İRAN PEHLEVİ HANEDANLIĞI VE İSLAM CUMHURİYETİ

(Geçmişten Bugüne İran)
Sıddık DEMİR 


Yaklaşık yüz elli yıldır hüküm süren İran Kaçar Hanedanı  Kaçar Şahının kurduğu ve başına Rıza Hanı geçirdiği “Kazak Tugayı” tarafında darbe yapılarak son bulur. 1921 den itibaren Rıza Han devleti yönetir. 1925 de Şah unvanıyla ve takip eden yıllar da taç giyerek iktidarını garanti altına alır. Kendi kültürlerinden kaynaklanan “Pehlevi” unvanını da isminin sonuna ekleyerek Rıza Şah Pehlevi hanedanı resmen başlamış olur. Pehleviler dönemi olarak bilinen tarihi süreç baba Şah Rıza ve oğlu Muhammet Rıza Şah’la kaimdir.
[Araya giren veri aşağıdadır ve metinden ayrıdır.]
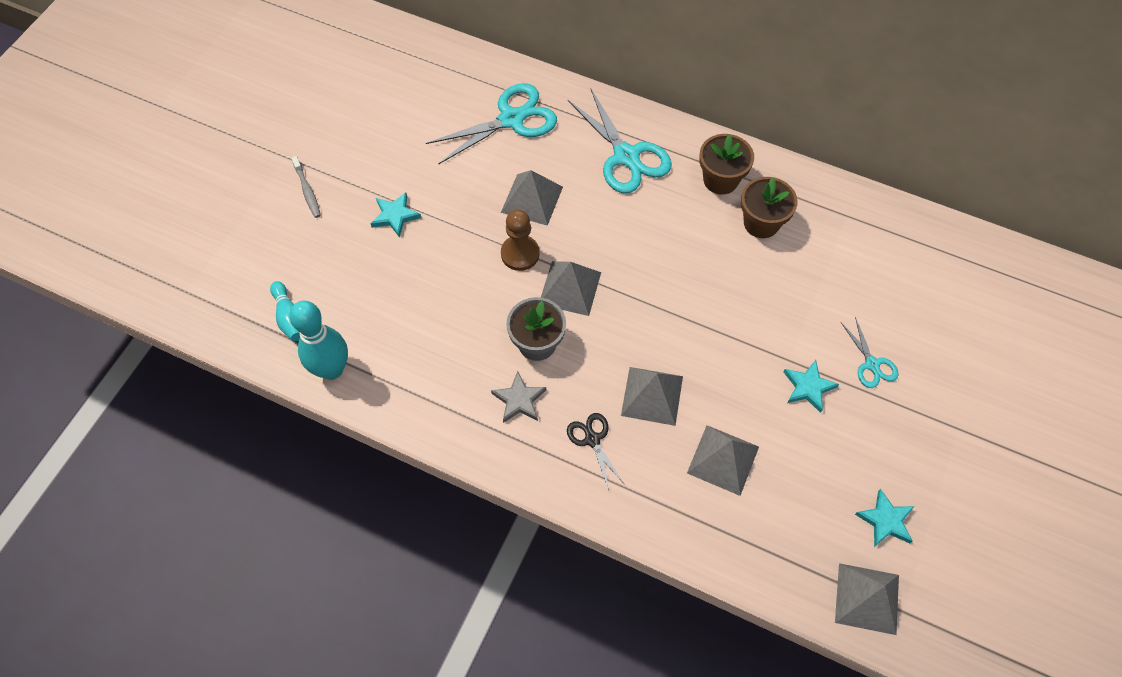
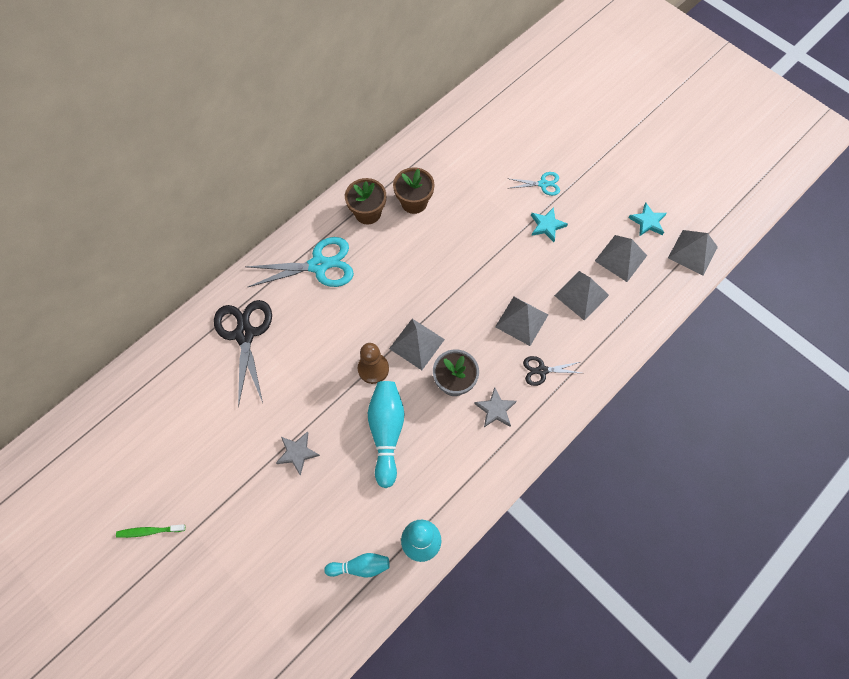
camera: 70 degrees left, 5 degrees up
grey toothbrush [291,156,321,218] -> none
turquoise star [371,192,421,238] -> grey star [276,431,320,475]
turquoise scissors [426,83,557,164] -> black scissors [214,300,272,408]
grey pyramid [501,170,563,226] -> grey pyramid moved to [595,235,647,282]
none -> green toothbrush [116,524,185,538]
none -> turquoise bowling pin [368,381,404,488]

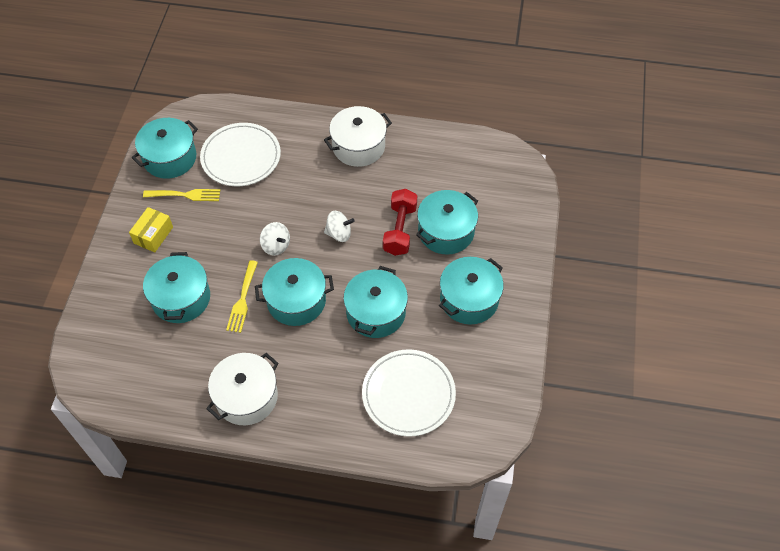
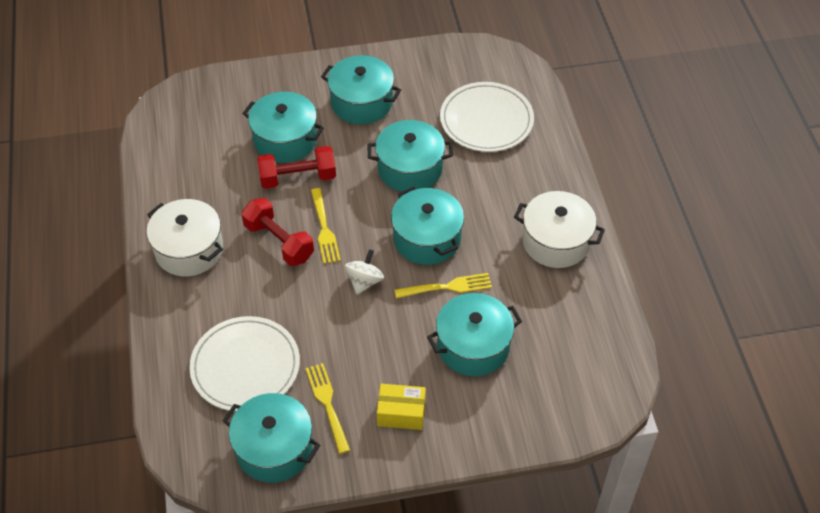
camera: 110 degrees left, 5 degrees down
white spinning top [324,211,354,242] -> yellow fork [311,188,341,264]
none -> red dumbbell [241,198,314,266]

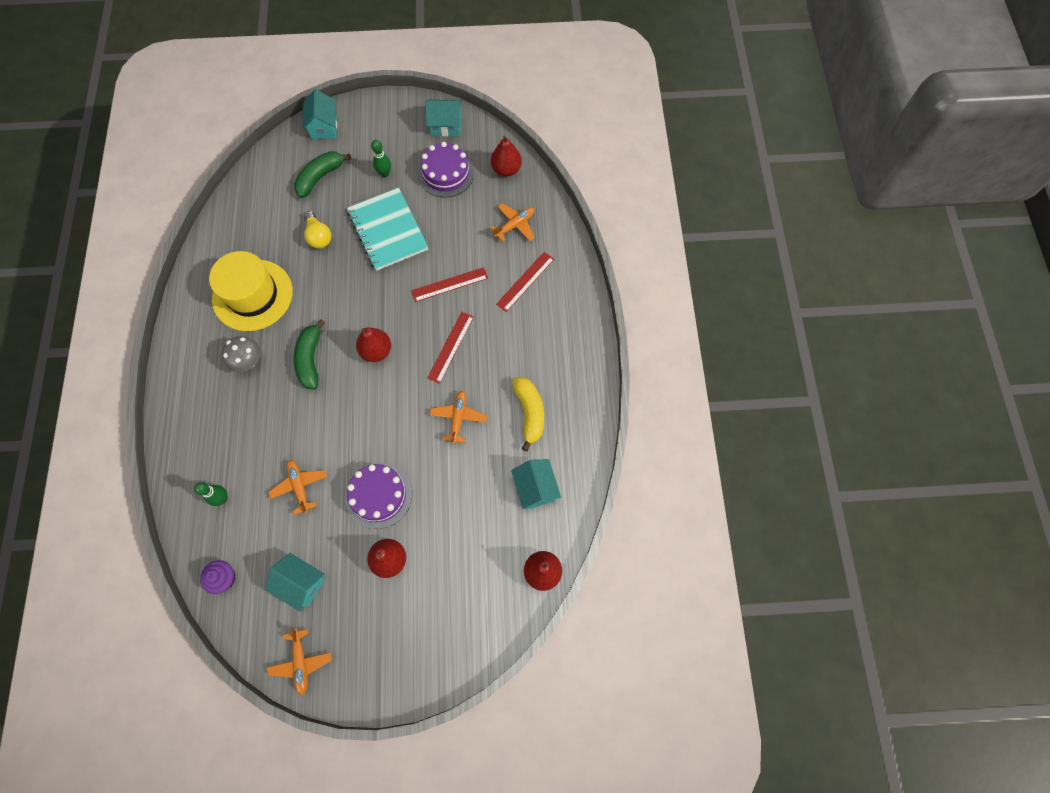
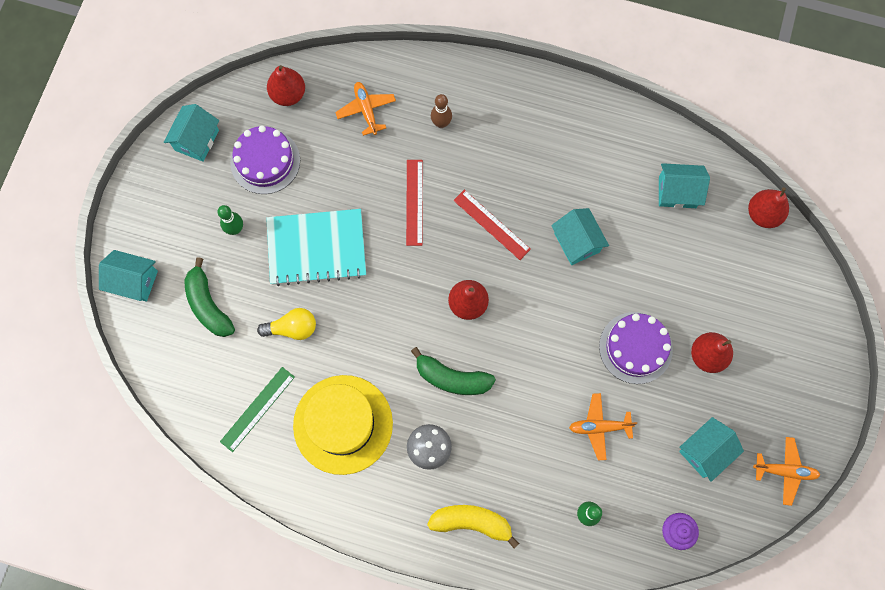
camera: 70 degrees left, 5 degrees up
orange plane [430,391,487,444] -> turquoise house [551,208,609,265]
red ruler [496,252,554,312] -> brown bowling pin [431,94,452,128]
yellow banana [512,377,544,451] -> yellow banana moved to [427,505,519,548]
none -> green ruler [220,367,295,452]

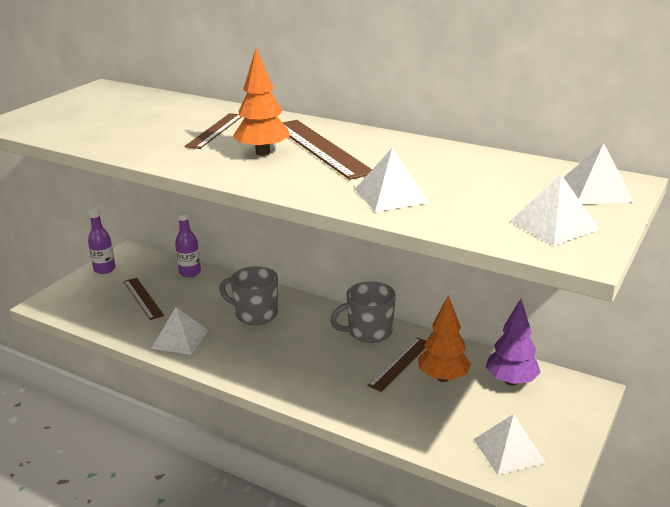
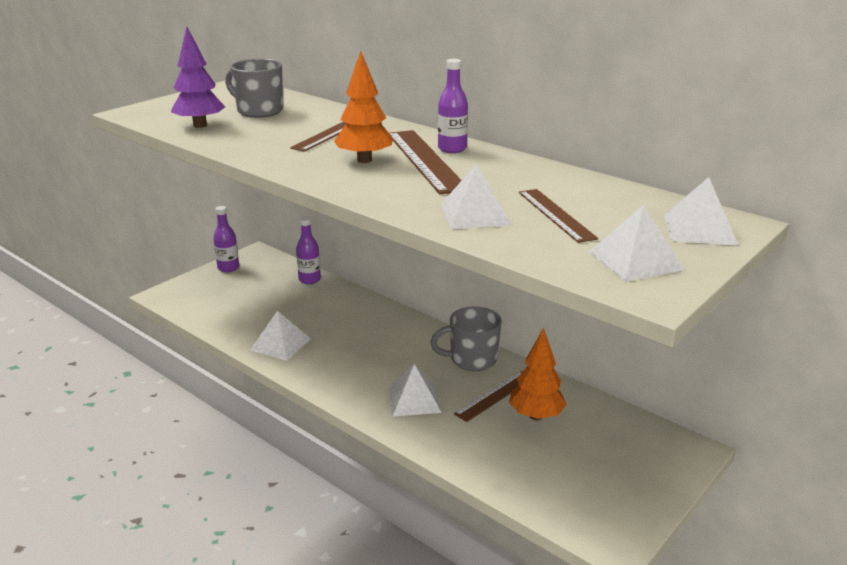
camera: 10 degrees right, 0 degrees up
brown ruler [124,278,164,320] -> brown ruler moved to [519,189,598,243]
grey mug [219,266,278,325] -> grey mug moved to [225,59,283,118]
white pyramid [474,414,546,475] -> white pyramid moved to [389,364,442,416]
purple tree [486,299,541,386] -> purple tree moved to [171,27,225,128]
none -> purple bottle [438,59,468,153]

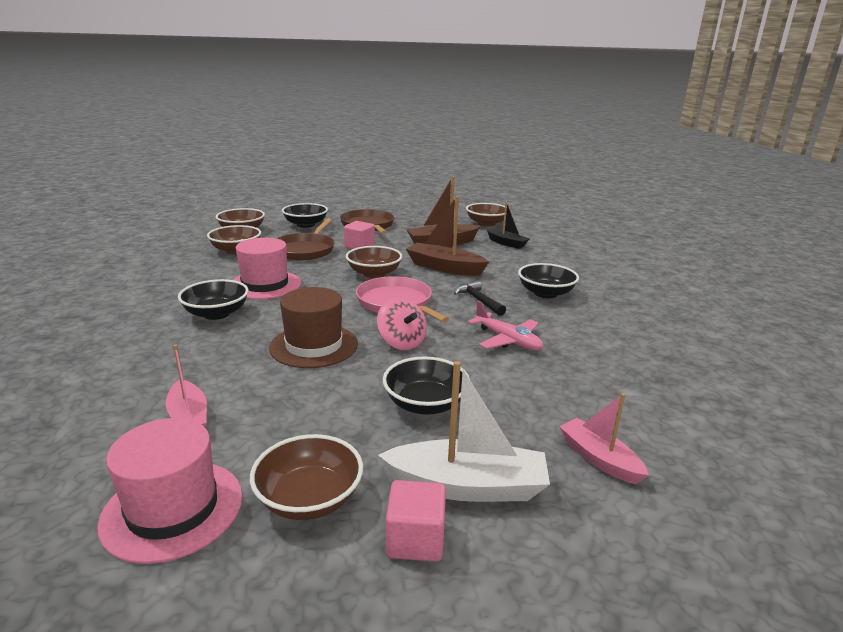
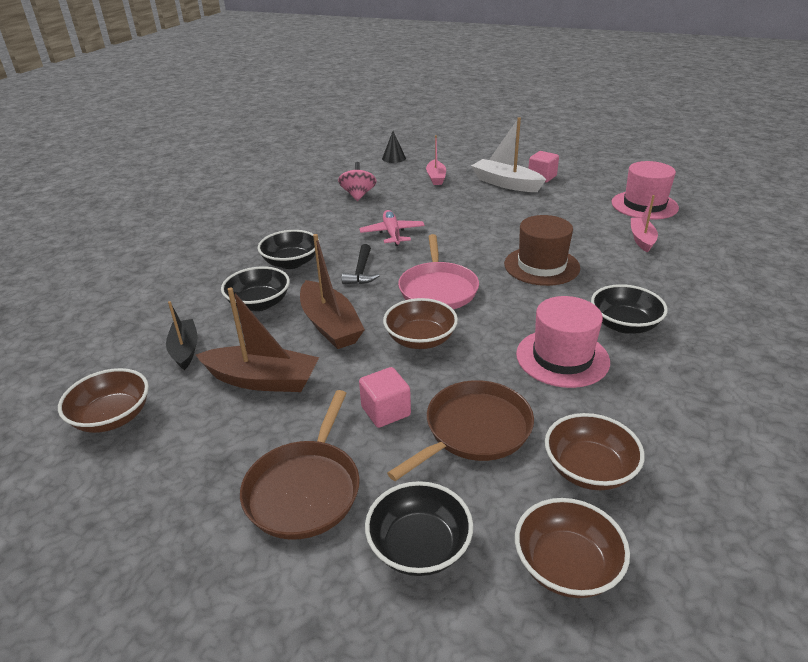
camera: 145 degrees left, 10 degrees up
brown bowl [250,434,363,520] -> none
pink spinning top [377,298,427,350] -> pink spinning top moved to [338,162,377,201]
black bowl [383,356,470,415] -> black bowl moved to [221,266,290,311]
none -> black cone [382,131,406,163]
Yalnız oğul Muhammet Rıza Şah iktidarını tamamlayamadan 1979 da Ayetullah Humeyni’nin başını çektiği bir halk ayaklanmasıyla ülkeden kaçmak mecburiyetinde kalır.
 İran da kısa süreli iktidar değişikliğinin en önemli ve baş faktörü yer altı zenginliklerine sahip olmasıdır. Dünya enerji politikalarının her türlü alan bulduğu bir coğrafyasına karşı bir darbeyle iktidar olan Rıza Han’ın iktidar oluşunun temel etkeni bu zenginliktir. Yeni hanedanla kendi menfaatlerini kollayan emperyal devletler leşe konmuş akbaba gibi bütün siyasi entrikalarla birini getirmekte ve  birini götürmektedir. İran’ın çok zengin petrol yataklarına hayati ihtiyaçları olan devletler (Kuzeyde Sovyetler, İngiltere, Fransa ve ABD) İran’ın zenginliklerinden pay almak için kıyasıya yarışırlar. Kaçar Hanedanına karşı ihtilal yapan Rıza Han da İngilizler tarafından desteklenir. Ne yazık ki 20. yy’ın  rol model medeniyeti batı medeniyeti olduğu için yeni  çağda İran, Türkiye ve benzeri İslam devletleri yönünü buraya çevirmişlerdir. İran’da kendi halkı için batı medeniyeti ve onun kurumlarını ülkelerinde tesisi etme noktasında çok gayretlidir. Kendi inançları olan Şiilik ekseni etrafında bir ulus olarak kalmak isteyen kesime rağmen esen rüzgâra karşı durulamaz. Hâlbuki batı medeniyeti temsilcileri olan devletlerde İran’ın zenginlikleri üzerinde oturmak için birbirleriyle amansız mücadele içinde görünürler.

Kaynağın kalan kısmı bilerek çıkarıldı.